Als Konsequenz aus der technologischen Entwicklung bei Google planen die GrapheneOS-Entwickler, die Pixel-11-Serie zu überspringen. Stattdessen wurde bereits im Rahmen des MWC 2026 bekannt gegeben, dass ab dem Jahr 2027 offiziell bestimmte Flaggschiff-Modelle von Motorola unterstützt werden sollen. Zu den ersten unterstützten Geräten zählen die Nachfolger der Signature-Serie sowie die Modelle Razr Fold und Razr Ultra.

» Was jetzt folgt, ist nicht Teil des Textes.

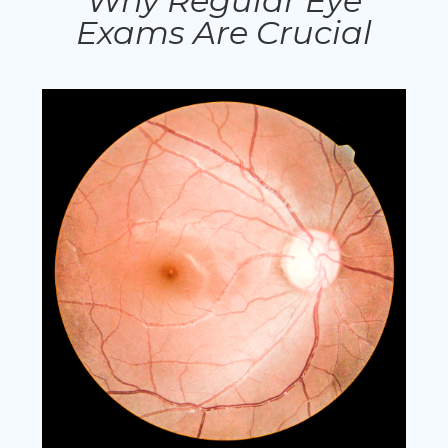
Why Regular Eye
Exams Are Crucial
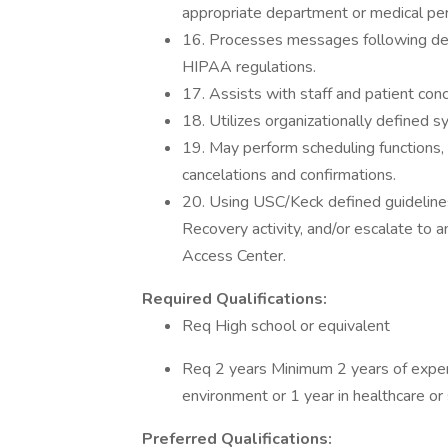
appropriate department or medical pe
16. Processes messages following de
HIPAA regulations.
17. Assists with staff and patient con
18. Utilizes organizationally defined 
19. May perform scheduling functions, 
cancelations and confirmations.
20. Using USC/Keck defined guidelines,
Recovery activity, and/or escalate to 
Access Center.
Required Qualifications:
Req High school or equivalent
Req 2 years Minimum 2 years of exper
environment or 1 year in healthcare o
Preferred Qualifications:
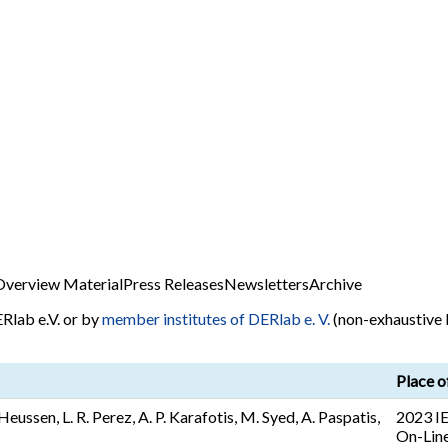
Overview Material
Press Releases
Newsletters
Archive
Rlab e.V. or by
member institutes of DERlab e. V.
(non-exhaustive l
Place o
Heussen, L. R. Perez, A. P. Karafotis, M. Syed, A. Paspatis,
2023 IE
On-Line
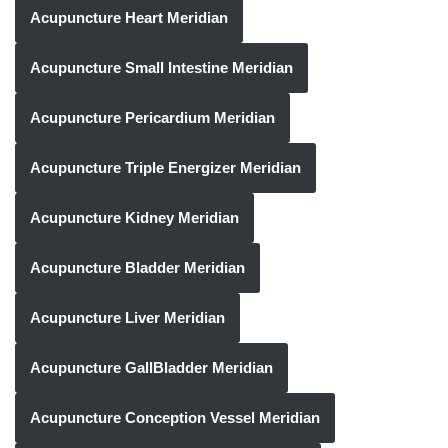
Acupuncture Heart Meridian
Acupuncture Small Intestine Meridian
Acupuncture Pericardium Meridian
Acupuncture Triple Energizer Meridian
Acupuncture Kidney Meridian
Acupuncture Bladder Meridian
Acupuncture Liver Meridian
Acupuncture GallBladder Meridian
Acupuncture Conception Vessel Meridian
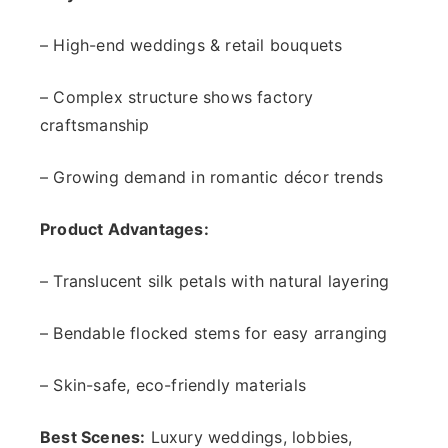
– High-end weddings & retail bouquets
– Complex structure shows factory
craftsmanship
– Growing demand in romantic décor trends
Product Advantages:
– Translucent silk petals with natural layering
– Bendable flocked stems for easy arranging
– Skin-safe, eco-friendly materials
Best Scenes:
Luxury weddings, lobbies,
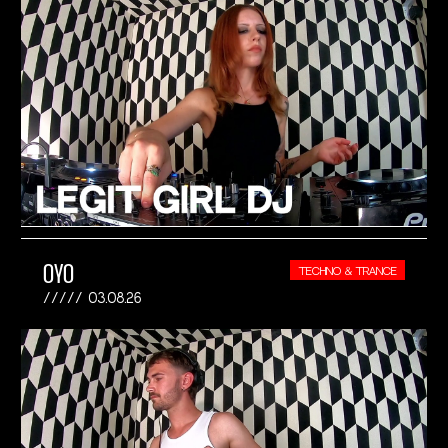
OYO
TECHNO & TRANCE
03.08.26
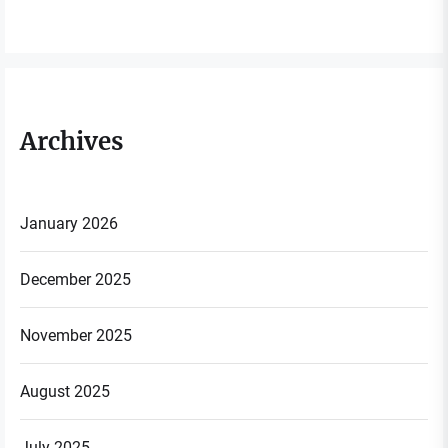
Archives
January 2026
December 2025
November 2025
August 2025
July 2025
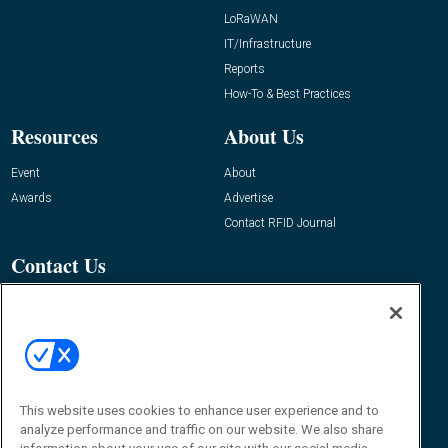
LoRaWAN
IT/Infrastructure
Reports
How-To & Best Practices
Resources
About Us
Event
About
Awards
Advertise
Contact RFID Journal
Contact Us
James Hickey, Managing Editor, RFID
Journal
Editor@RFIDJournal.com
This website uses cookies to enhance user experience and to
analyze performance and traffic on our website. We also share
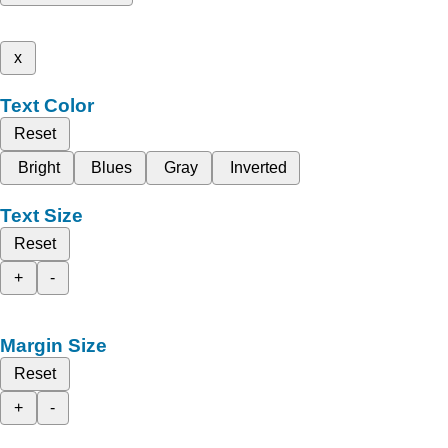
x
Text Color
Reset
Bright
Blues
Gray
Inverted
Text Size
Reset
+
-
Margin Size
Reset
+
-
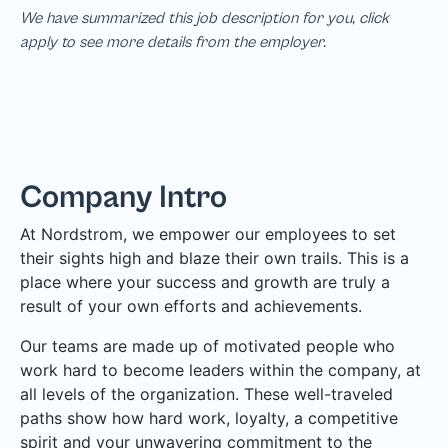
We have summarized this job description for you, click
apply to see more details from the employer.
Company Intro
At Nordstrom, we empower our employees to set
their sights high and blaze their own trails. This is a
place where your success and growth are truly a
result of your own efforts and achievements.
Our teams are made up of motivated people who
work hard to become leaders within the company, at
all levels of the organization. These well-traveled
paths show how hard work, loyalty, a competitive
spirit and your unwavering commitment to the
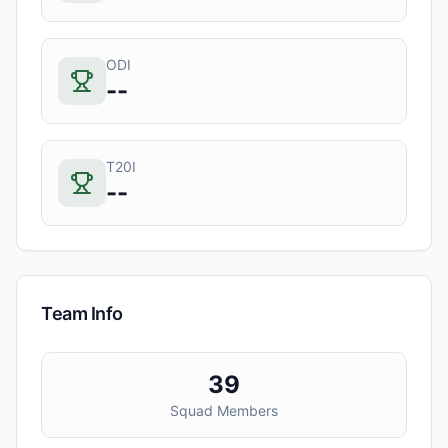
ODI
--
T20I
--
Team Info
39
Squad Members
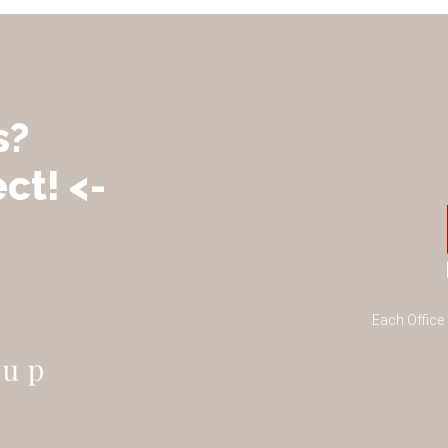
s?
ct! <-
Each Office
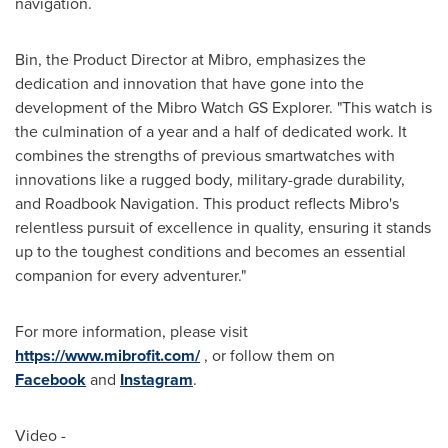
navigation.
Bin, the Product Director at Mibro, emphasizes the
dedication and innovation that have gone into the
development of the Mibro Watch GS Explorer. "This watch is
the culmination of a year and a half of dedicated work. It
combines the strengths of previous smartwatches with
innovations like a rugged body, military-grade durability,
and Roadbook Navigation. This product reflects Mibro's
relentless pursuit of excellence in quality, ensuring it stands
up to the toughest conditions and becomes an essential
companion for every adventurer."
For more information, please visit
https://www.mibrofit.com/
, or follow them on
Facebook
and
Instagram
.
Video -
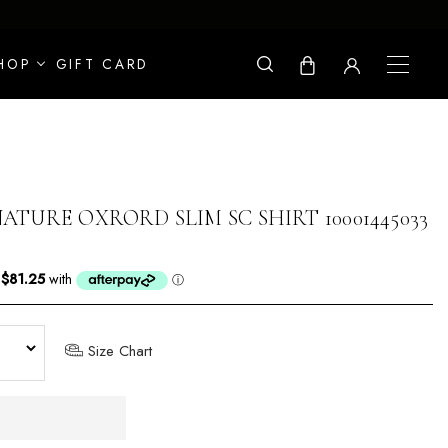
HOP
GIFT CARD
ATURE OXRORD SLIM SC SHIRT 10001445033
Size Chart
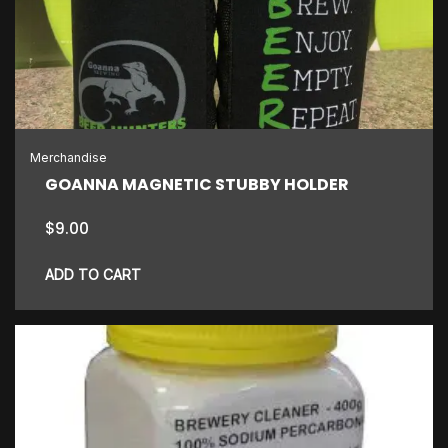
Merchandise
GOANNA MAGNETIC STUBBY HOLDER
$
9.00
ADD TO CART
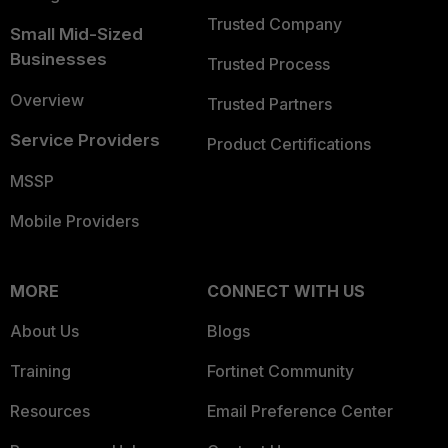
Trusted Company
Small Mid-Sized
Businesses
Trusted Process
Overview
Trusted Partners
Service Providers
Product Certifications
MSSP
Mobile Providers
MORE
CONNECT WITH US
About Us
Blogs
Training
Fortinet Community
Resources
Email Preference Center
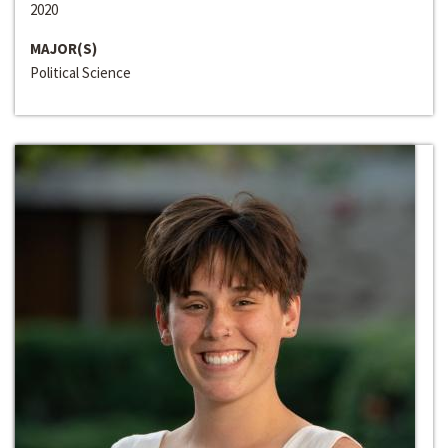
2020
MAJOR(S)
Political Science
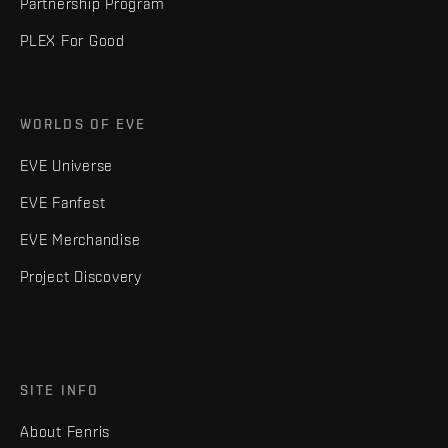
Partnership Program
PLEX For Good
WORLDS OF EVE
EVE Universe
EVE Fanfest
EVE Merchandise
Project Discovery
SITE INFO
About Fenris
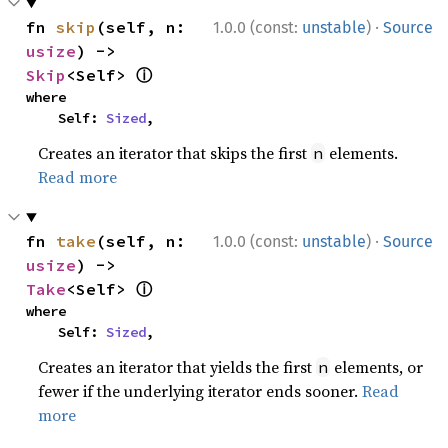
·
fn 
skip
(self, n: 
1.0.0 (const:
unstable
)
Source
usize
) -> 
ⓘ
Skip
<Self> 
where

    Self: 
Sized
,
Creates an iterator that skips the first
elements.
n
Read more
·
fn 
take
(self, n: 
1.0.0 (const:
unstable
)
Source
usize
) -> 
ⓘ
Take
<Self> 
where

    Self: 
Sized
,
Creates an iterator that yields the first
elements, or
n
fewer if the underlying iterator ends sooner.
Read
more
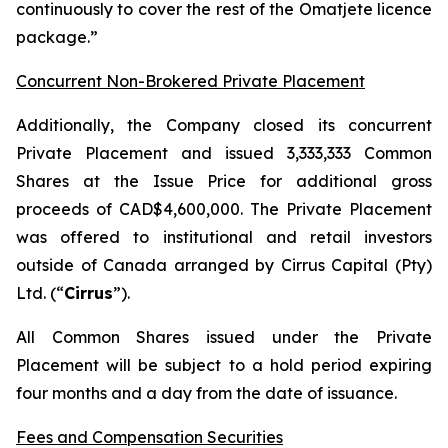
continuously to cover the rest of the Omatjete licence
package.”
Concurrent Non-Brokered Private Placement
Additionally, the Company closed its concurrent
Private Placement and issued 3,333,333 Common
Shares at the Issue Price for additional gross
proceeds of CAD$4,600,000. The Private Placement
was offered to institutional and retail investors
outside of Canada arranged by Cirrus Capital (Pty)
Ltd. (“
Cirrus
”).
All Common Shares issued under the Private
Placement will be subject to a hold period expiring
four months and a day from the date of issuance.
Fees and Compensation Securities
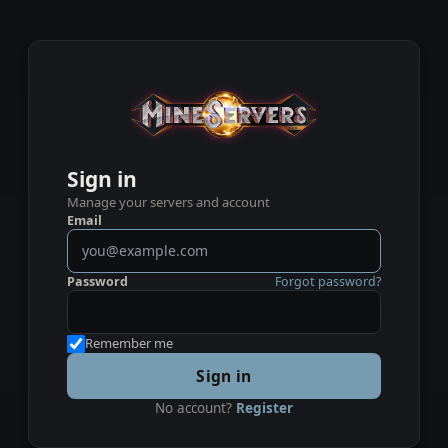
Sign in
Manage your servers and account
Email
Password
Forgot password?
Remember me
Sign in
No account?
Register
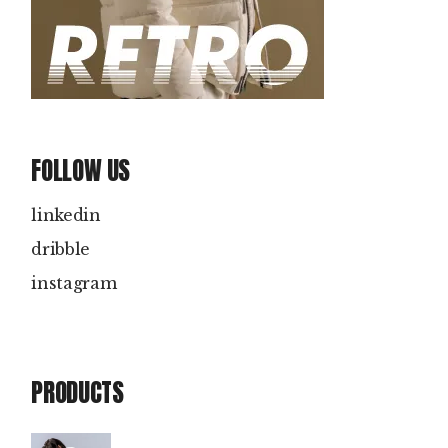
FOLLOW US
linkedin
dribble
instagram
PRODUCTS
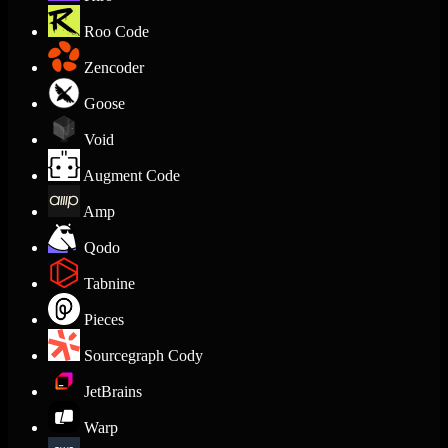
Roo Code
Zencoder
Goose
Void
Augment Code
Amp
Qodo
Tabnine
Pieces
Sourcegraph Cody
JetBrains
Warp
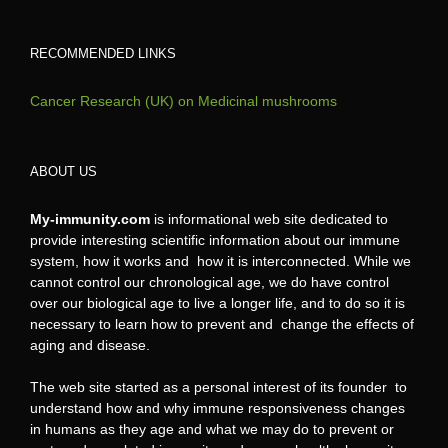
RECOMMENDED LINKS
Cancer Research (UK) on Medicinal mushrooms
ABOUT US
My-immunity.com
is informational web site dedicated to
provide interesting scientific information about our immune
system, how it works and how it is interconnected. While we
cannot control our chronological age, we do have control
over our biological age to live a longer life, and to do so it is
necessary to learn how to prevent and change the effects of
aging and disease.
The web site started as a personal interest of its founder to
understand how and why immune responsiveness changes
in humans as they age and what we may do to prevent or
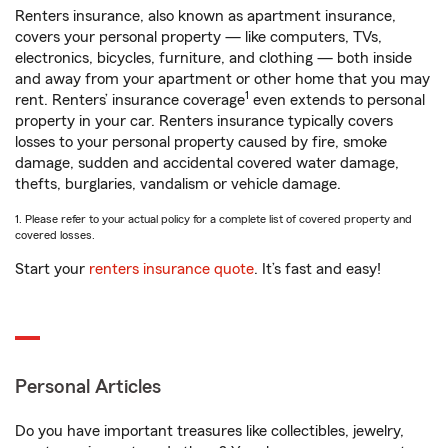
Renters insurance, also known as apartment insurance,
covers your personal property — like computers, TVs,
electronics, bicycles, furniture, and clothing — both inside
and away from your apartment or other home that you may
1
rent. Renters’ insurance coverage
even extends to personal
property in your car. Renters insurance typically covers
losses to your personal property caused by fire, smoke
damage, sudden and accidental covered water damage,
thefts, burglaries, vandalism or vehicle damage.
1. Please refer to your actual policy for a complete list of covered property and
covered losses.
Start your
renters insurance quote
. It’s fast and easy!
Personal Articles
Do you have important treasures like collectibles, jewelry,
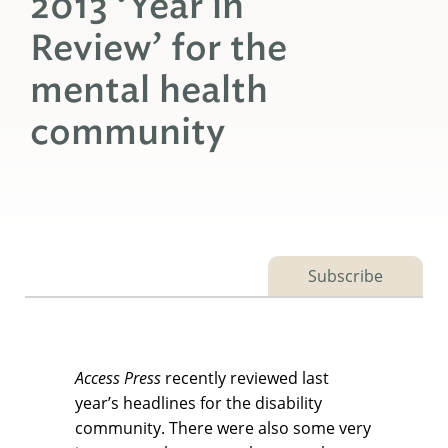
2013 ‘Year in
Review’ for the
mental health
community
Subscribe
Access Press
recently reviewed last
year’s headlines for the disability
community. There were also some very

Diese Geräte sollen mit dem Snapdragon 8 Elite Gen 5 ausgestattet sein und eine Update-Garantie von mindestens sieben Jahren bieten. Damit positioniert sich Motorola als neue Hardware-Basis für das gehärtete Betriebssystem, nachdem Google jahrelang die bevorzugte Plattform war.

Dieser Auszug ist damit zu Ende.